The input:
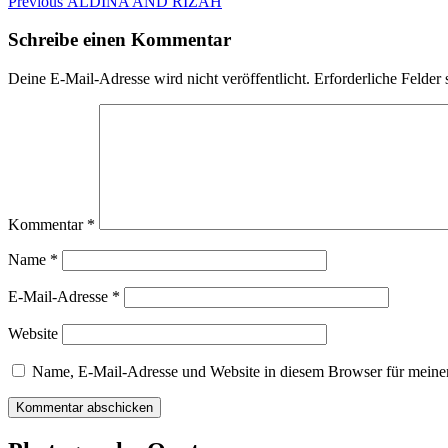
Beitragsnavigation
Previous
Previous
ALDINA AND RIZAH
post:
Schreibe einen Kommentar
Deine E-Mail-Adresse wird nicht veröffentlicht.
Erforderliche Felder 
Kommentar
*
Name
*
E-Mail-Adresse
*
Website
Name, E-Mail-Adresse und Website in diesem Browser für meine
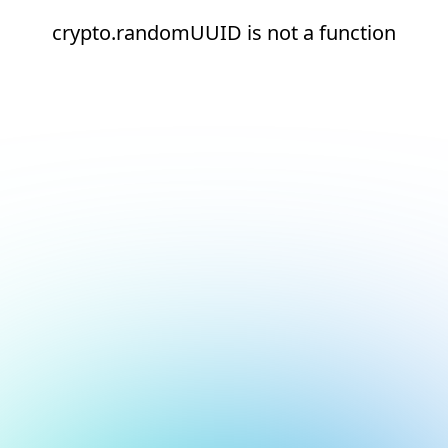
crypto.randomUUID is not a function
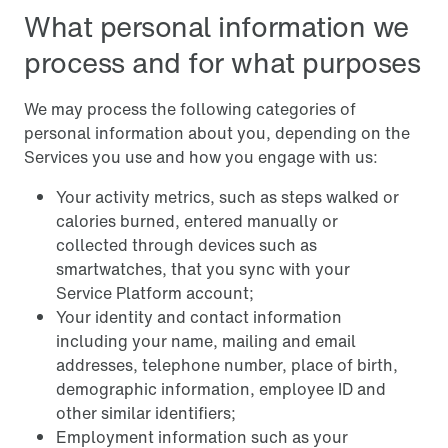
What personal information we
process and for what purposes
We may process the following categories of
personal information about you, depending on the
Services you use and how you engage with us:
Your activity metrics, such as steps walked or
calories burned, entered manually or
collected through devices such as
smartwatches, that you sync with your
Service Platform account;
Your identity and contact information
including your name, mailing and email
addresses, telephone number, place of birth,
demographic information, employee ID and
other similar identifiers;
Employment information such as your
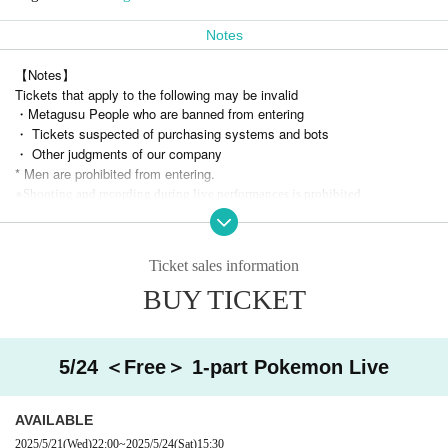
Notes
【Notes】
Tickets that apply to the following may be invalid
・Metagusu People who are banned from entering
・ Tickets suspected of purchasing systems and bots
・ Other judgments of our company
* Men are prohibited from entering.
※
Shooting and recording during live performances is prohibited.
Ticket sales information
BUY TICKET
5/24 ＜Free＞ 1-part Pokemon Live
AVAILABLE
2025/5/21
(Wed)
22:00
~
2025/5/24
(Sat)
15:30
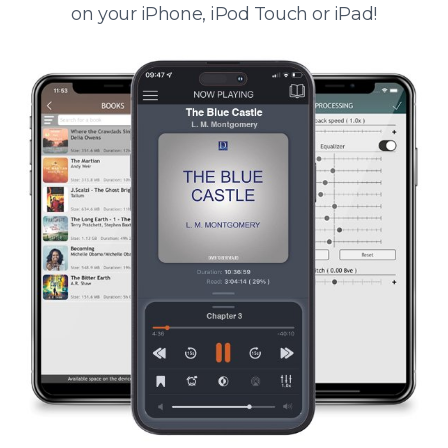
on your iPhone, iPod Touch or iPad!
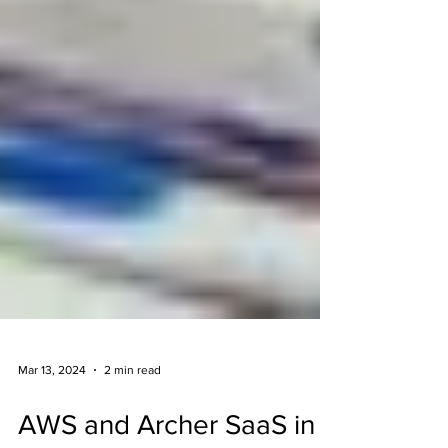
Mar 13, 2024
2 min read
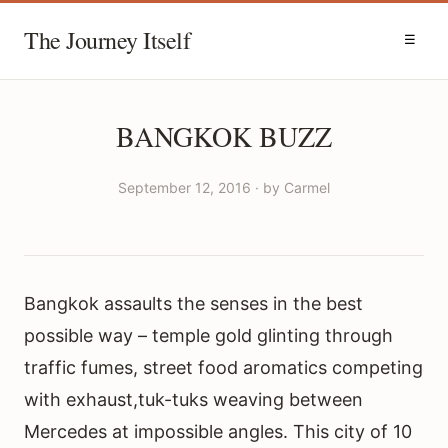
The Journey Itself
☰
BANGKOK BUZZ
September 12, 2016 · by Carmel
Bangkok assaults the senses in the best
possible way – temple gold glinting through
traffic fumes, street food aromatics competing
with exhaust,tuk-tuks weaving between
Mercedes at impossible angles. This city of 10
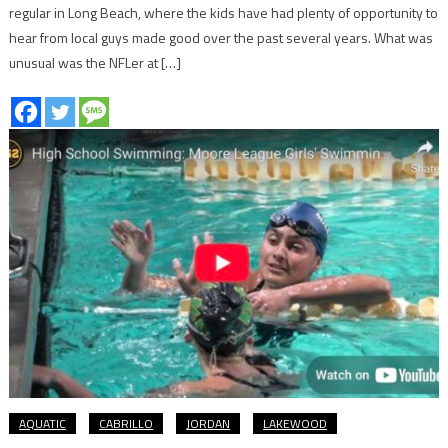
regular in Long Beach, where the kids have had plenty of opportunity to
hear from local guys made good over the past several years. What was
unusual was the NFLer at […]
AQUATIC
CABRILLO
JORDAN
LAKEWOOD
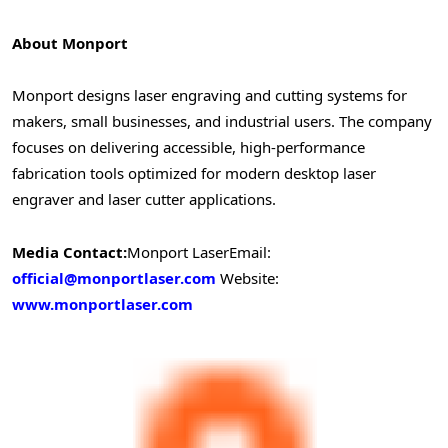
About Monport
Monport designs laser engraving and cutting systems for
makers, small businesses, and industrial users. The company
focuses on delivering accessible, high-performance
fabrication tools optimized for modern desktop laser
engraver and laser cutter applications.
Media Contact:
Monport Laser
Email:
official@monportlaser.com
Website:
www.monportlaser.com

Assigned task: Please rewrite the text of the listing above with "smartwatches" switched to "fitness trackers" and everything else left unchanged. Leave out the pictures.

Task output:
Beitragsnavigation
Previous
Previous
ALDINA AND RIZAH
post:
Schreibe einen Kommentar
Deine E-Mail-Adresse wird nicht veröffentlicht.
Erforderliche Felder 
Kommentar
*
Name
*
E-Mail-Adresse
*
Website
Name, E-Mail-Adresse und Website in diesem Browser für meine
crypto.randomUUID is not a function
What personal information we
process and for what purposes
We may process the following categories of
personal information about you, depending on the
Services you use and how you engage with us:
Your activity metrics, such as steps walked or
calories burned, entered manually or
collected through devices such as
fitness trackers, that you sync with your
Service Platform account;
Your identity and contact information
including your name, mailing and email
addresses, telephone number, place of birth,
demographic information, employee ID and
other similar identifiers;
Employment information such as your
Notes
【Notes】
Tickets that apply to the following may be invalid
・Metagusu People who are banned from entering
・ Tickets suspected of purchasing systems and bots
・ Other judgments of our company
* Men are prohibited from entering.
※
Shooting and recording during live performances is prohibited.
Ticket sales information
BUY TICKET
5/24 ＜Free＞ 1-part Pokemon Live
AVAILABLE
2025/5/21
(Wed)
22:00
~
2025/5/24
(Sat)
15:30
on your iPhone, iPod Touch or iPad!
Mar 13, 2024
2 min read
The Journey Itself
☰
BANGKOK BUZZ
September 12, 2016 · by Carmel
Bangkok assaults the senses in the best
possible way – temple gold glinting through
traffic fumes, street food aromatics competing
with exhaust,tuk-tuks weaving between
Mercedes at impossible angles. This city of 10
regular in Long Beach, where the kids have had plenty of opportunity to
hear from local guys made good over the past several years. What was
unusual was the NFLer at […]
AQUATIC
CABRILLO
JORDAN
LAKEWOOD
About Monport
Monport designs laser engraving and cutting systems for
makers, small businesses, and industrial users. The company
focuses on delivering accessible, high-performance
fabrication tools optimized for modern desktop laser
engraver and laser cutter applications.
Media Contact:
Monport Laser
Email:
official@monportlaser.com
Website:
www.monportlaser.com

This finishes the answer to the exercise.